What I used to do is collapse every channel, then open up the one I want to work on and any other ones I want to reference.
I can’t find a way to do this now. Collapsing channels doesn’t seem to affect the visibility of the curves any more.
The only thing that seems to affect the visibility of the other curves is the setting called “Show Curves from Selected Channels”. When on it shows only the curve you’ve selected and when off it shows every single other animated curve in the entire batch.
Disable “Show Curves from Selected Channels” in the Gear menu and then click on the button above to disable the Filtering (which should be set to Animated_Selected) by default.
Disable the Filtering, select the channels and re-enable the filtering
Create a custom filter using the Set Criteria… option inside the pulldown button.

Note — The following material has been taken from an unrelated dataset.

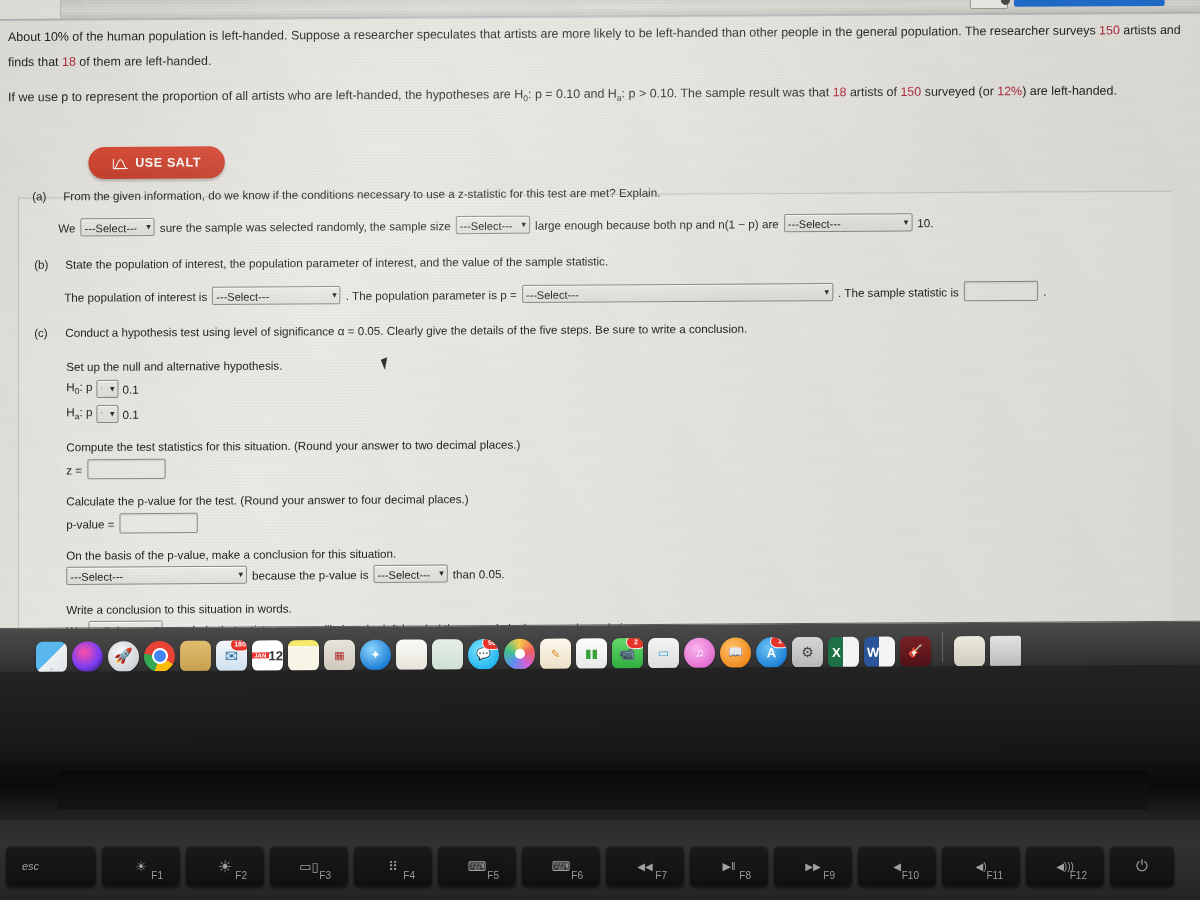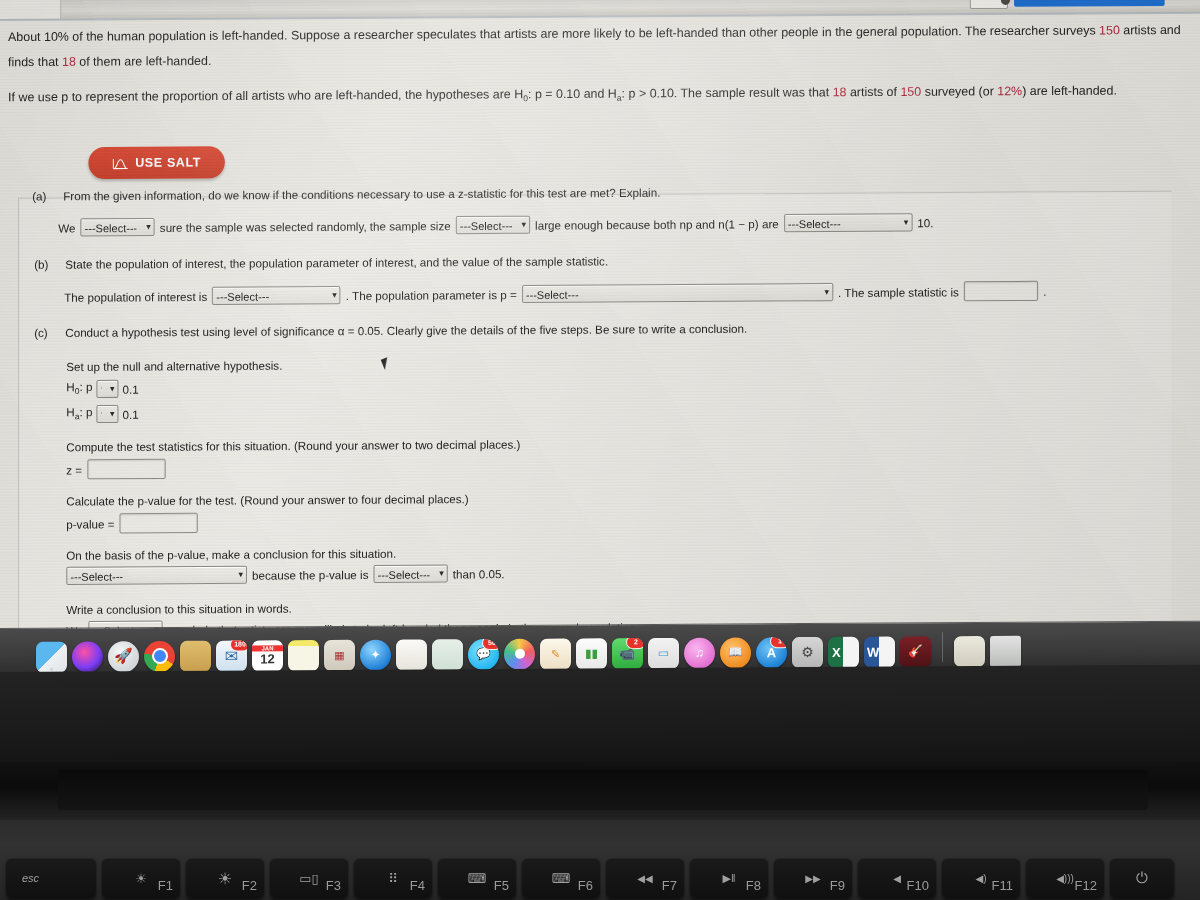"12" div.di { flex-direction: column -> row }
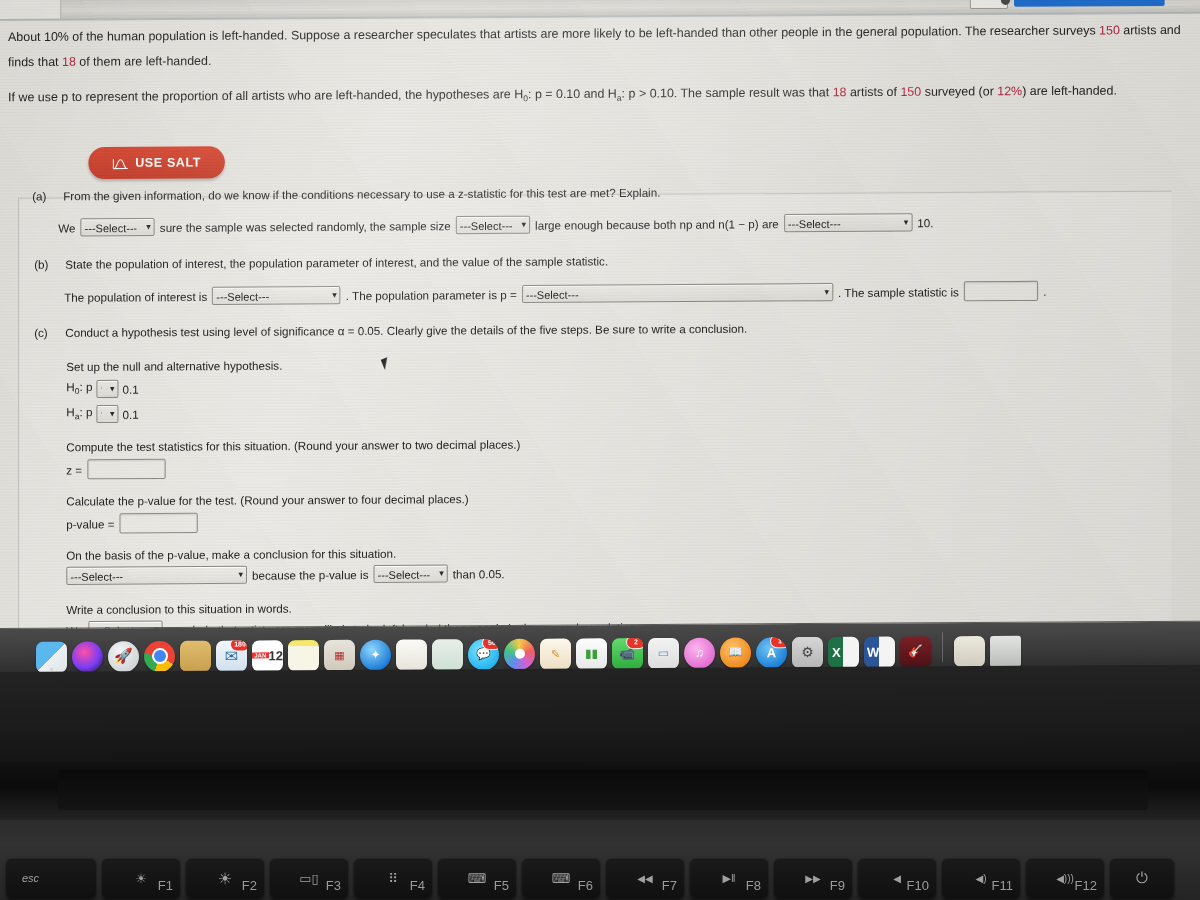"esc" .fnrow { align-items: flex-end -> flex-start }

In that case you could put the name of the channels separated by a comma (x,y,z) or colour code the channels and create a filter based on colours.
The first thing I told you should restore the previous workflow and you shouldn’t see any difference. If you see one, please let me know what it is in comparison to a pre-2023 version.

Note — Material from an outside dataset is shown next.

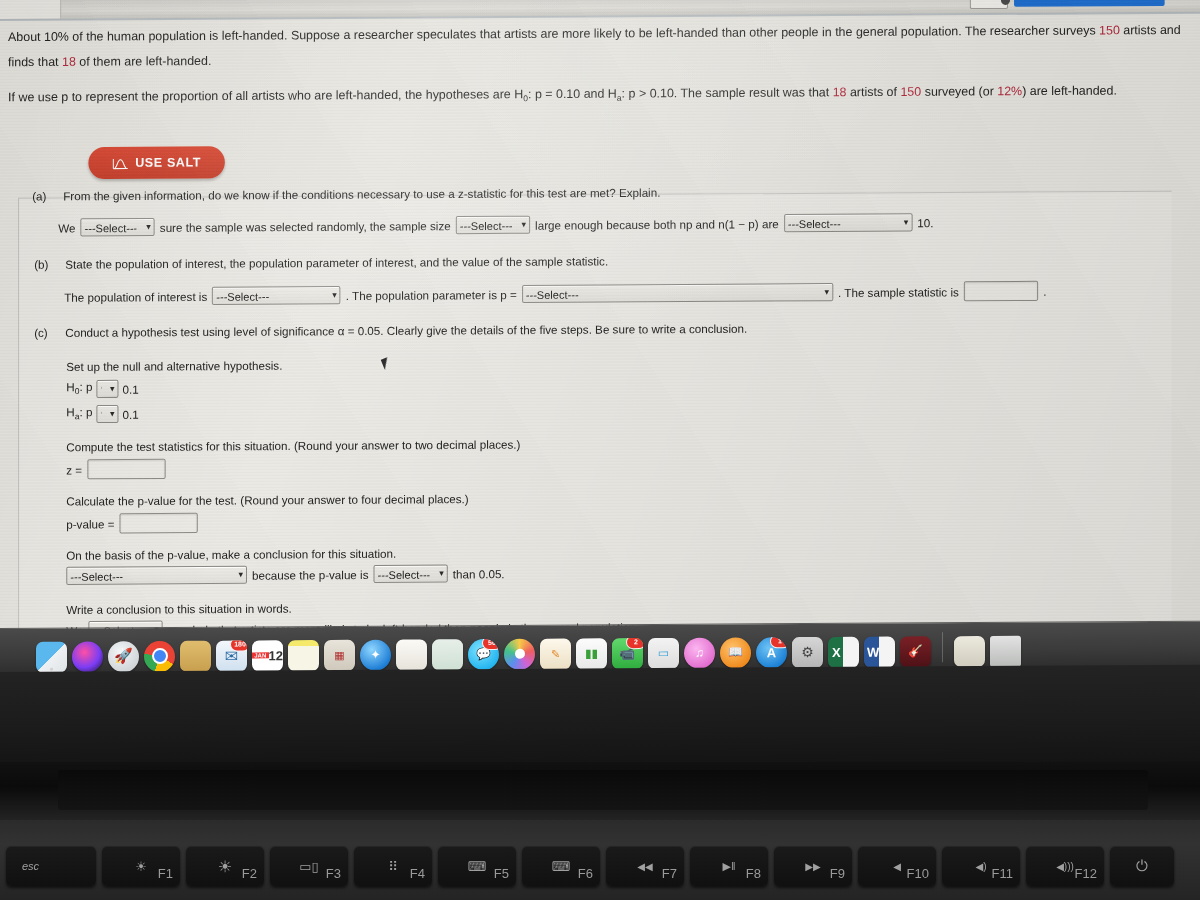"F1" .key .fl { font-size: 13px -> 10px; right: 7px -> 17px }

Disable “Show Curves from Selected Channels” in the Gear menu and then click on the button above to disable the Filtering (which should be set to Animated_Selected) by default.
With “Show Curves from Selected Channels” in the Gear menu disabled and Filtering disabled, I can still see every animated channel in my batch - despite having the entire hierarchy of channels in the animation window collapsed.
I don’t have much to add. This was a change we have made so the visibility of the channels inside the hierarchy doesn’t influence the visibility of them channel.
You have submitted a Flame Feedback request to have the old behaviour back, that was the thing to do.
It would be nice if you could record a video showing in which situation it causes a problem so we can better identify the problem you are dealing with.
Hey @leovfx . I thought your question was interesting so I took a peek and might have found a potential solution. It’s probably a few more clicks than you are used to from previous versions but since in previous versions you were collapsing multiple channels maybe it isn’t that out of the question. It’s a little specific and involves some obscure stuff so I recorded a little video, but the long and short of it is that it involves marking the channels you want with a color, and then filtering by that color, and then carefully selecting them in a specific order to be able to scale one set of data while looking at another set. It’s taking advantage of the filtering and color system which I think are pretty cool.
Personally I’ve never done something as advanced as what you’re describing, and I find the new animation channels to be working exactly how I need them all the time, which in my use-case is a big improvement over the old system.